--- Input data Enclosed Below ---

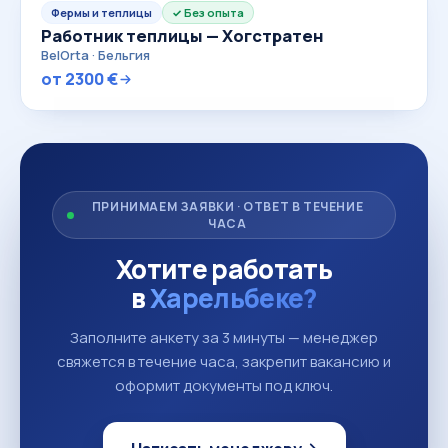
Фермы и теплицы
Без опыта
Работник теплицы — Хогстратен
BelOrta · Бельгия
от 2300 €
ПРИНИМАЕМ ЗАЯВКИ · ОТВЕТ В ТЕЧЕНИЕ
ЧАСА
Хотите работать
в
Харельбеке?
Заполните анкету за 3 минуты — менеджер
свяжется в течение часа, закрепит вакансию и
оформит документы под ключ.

--- End of Enclosed Input data ---
--- Input data Enclosed Below ---

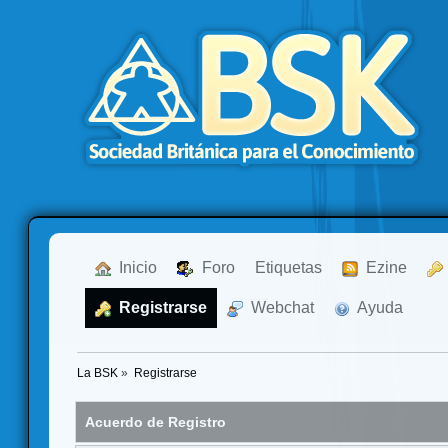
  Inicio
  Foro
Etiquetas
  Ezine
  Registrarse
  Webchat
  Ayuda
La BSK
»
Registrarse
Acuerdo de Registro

--- End of Enclosed Input data ---

What you should do:
Beginning at the line above with "BelOrta · Бельгия" and finishing at the line with "оформит документы под ключ.", return each line exactly and return nothing else.

Answer space:
BelOrta · Бельгия
от 2300 €
ПРИНИМАЕМ ЗАЯВКИ · ОТВЕТ В ТЕЧЕНИЕ
ЧАСА
Хотите работать
в
Харельбеке?
Заполните анкету за 3 минуты — менеджер
свяжется в течение часа, закрепит вакансию и
оформит документы под ключ.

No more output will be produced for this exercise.